Furthermore, everything necessary to run the subverted system integrity check
routine could even reside within PatchGuard's own internal data structures;
for example, one could simply utilize extra space after the custom code, where
the decryption stub and PatchGuard check routine would normally reside as a
parameter block.  This is especially convenient, as the custom code block is
given a pointer to itself in rcx (the first argument), and it is easy to add a
known constant value to that pointer in order to retrieve the parameter block
for the custom code.  At this point, all of the code and data necessary for
the custom code that the driver has subverted PatchGuard with is located in
dynamically allocated memory.  Given this, the original driver is no longer
needed and can even be unloaded (so as to further disguise the fact that any
alterations to the kernel have taken place).  After the driver has been
unloaded, the only traces of the alterations that have taken place would be
the unloaded module list (easily modified), and the re-written PatchGuard
system integrity routine itself (which could easily be bolstered to be
self-decrypting (with a differing encryption key in order to make for an
extremely difficult to locate target in-memory).

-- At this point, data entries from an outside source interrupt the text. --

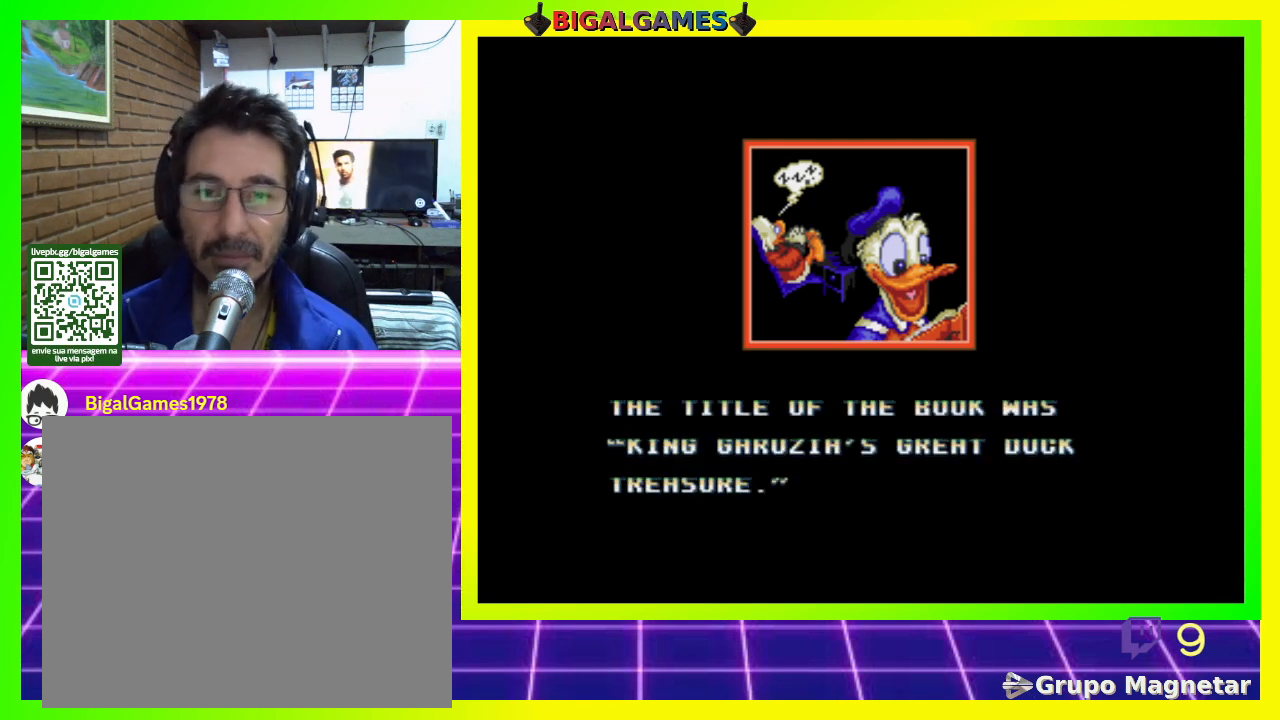
{"buttons": [], "right_stick": "center", "events": [[100, "CROSS", "up"]]}
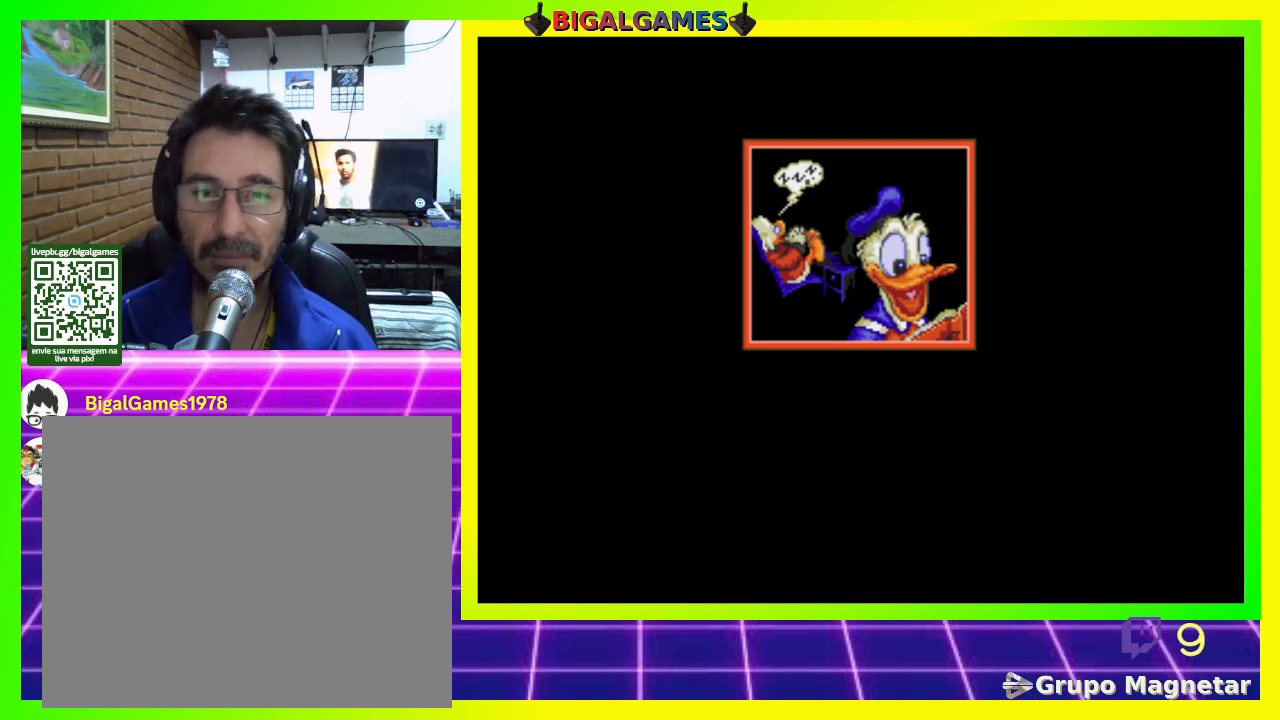
{"buttons": [], "right_stick": "center", "events": []}
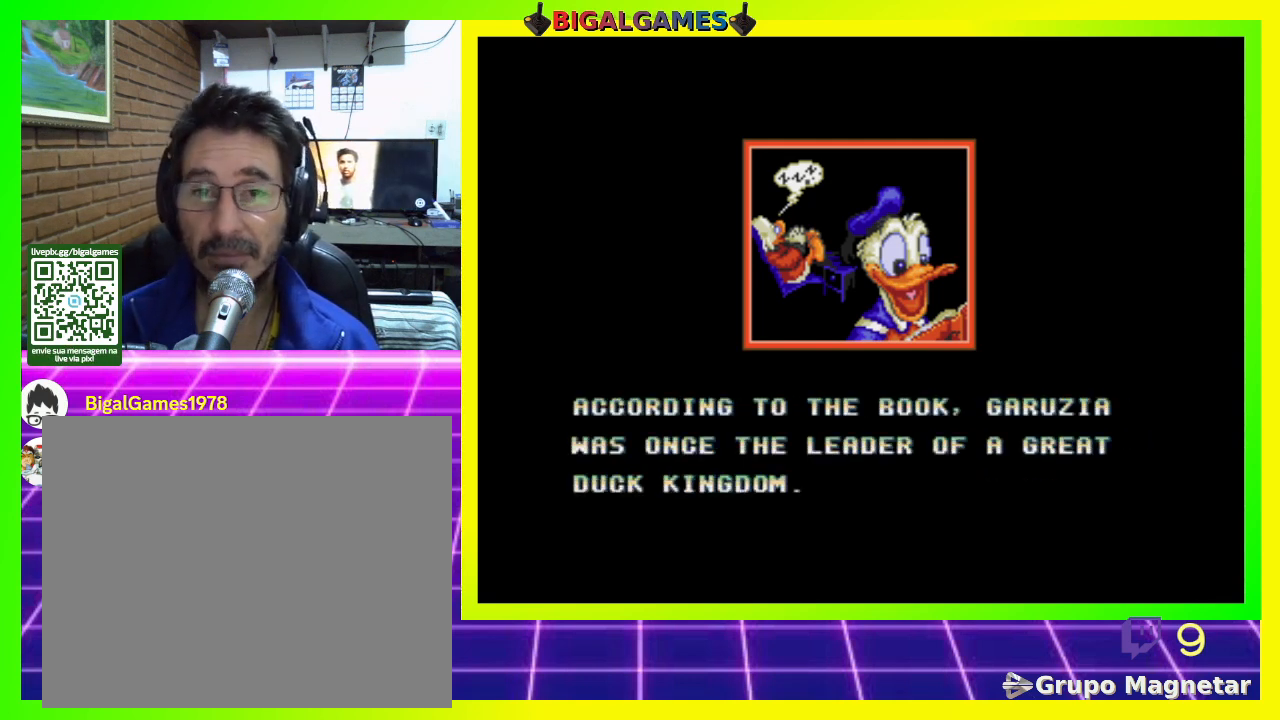
{"buttons": [], "right_stick": "center", "events": []}
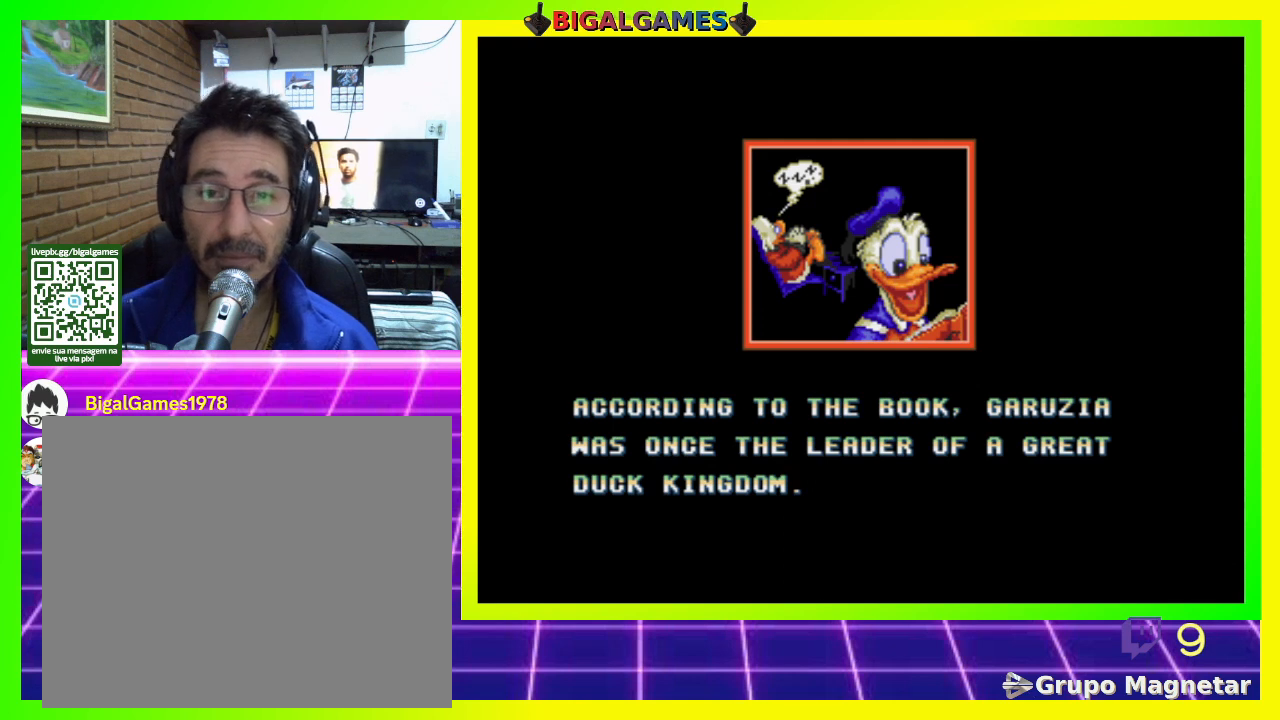
{"buttons": [], "right_stick": "center", "events": []}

The end result is that PatchGuard has been disabled, and in its place,
arbitrary custom code is periodically executed.  Furthermore, no modifications
or patches to kernel code or global data are present and no suspicious drivers
(or even suspicious extraneous memory allocations) remain present in memory.
In essence, the only traces of the fact that PatchGuard has been subverted
would be visible only to someone (or something) that knows how to locate and
disable PatchGuard.

The supplied example program for subverting PatchGuard is fairly simple, and
it does not utilize all of the defensive technologies employed by PatchGuard.
For instance, it does not change the decryption key on every execution, nor
does it follow through with keeping the entire code block encrypted except
just before execution.  These features could be easily added, however, and
would greatly increase the difficulty of locating the subverted PatchGuard
code in memory.

6) Future Direction of PatchGuard and ``Anti-Hack'' Systems

In the future, there are a couple of generalized approaches that Microsoft
could take to significantly strengthen PatchGuard against attack.
Specifically, these involve adding redundancy and removing single points of
failure from PatchGuard.  It is often helpful to look at an anti-hack system
like PatchGuard as a critical system that one would like to keep running at
all times with minimal downtime (i.e. a network or service with
high-availability).  The logical way to accomplish that goal is to locate and
eliminate single points of failure, such as by adding redundancy.  In a high
availability network, one would accomplish this by adding redundant cables,
switches, and the like, such that if one component were to fail, the system as
a whole would continue to operate instead of failing entirely. With an
anti-hack system such as PatchGuard, it is helpful to add redundancy to all
critical code paths such that there is no single point where an attacker can
simply change an opcode or hook in with the end result of disabling the entire
anti-hack system.

Removing these single points of failure is critical to the longevity of an
anti-hack system.  The main concept to grasp in such cases is that the
attacker will always try to seek out the easiest way to break the defenses of
the target system.  All the obfuscation and encryption in the world does
little good if an attacker can simply change a jmp to a nop and prevent
elaborate encryption and anti-debugging facilities from ever getting the
chance to run.  In this respect, PatchGuard is flawed in its current
implementation.  There are many different single points of failure where an
attacker could inject themself at a single place and completely disrupt
PatchGuard.

One possible solution to this problem might be to ensure that there are
multiple different code paths that can lead to every point in the PatchGuard
system integrity check.  The nature of the battle between anti-hack systems
and attackers relates to how easy it is to bypass the weakest link in the
anti-hack system.  Until all of the weak links in the system are shored up
simultaneously, the system remains much more vulnerable to easy attack or
bypass.  With this respect, PatchGuard version 2 does little to improve on the
weakest links of the system and as such there are still a vast number of ways
to bypass it.  Even worse, each bypass technique is often only required to
attack one specific aspect of PatchGuard in order to disable it as a whole.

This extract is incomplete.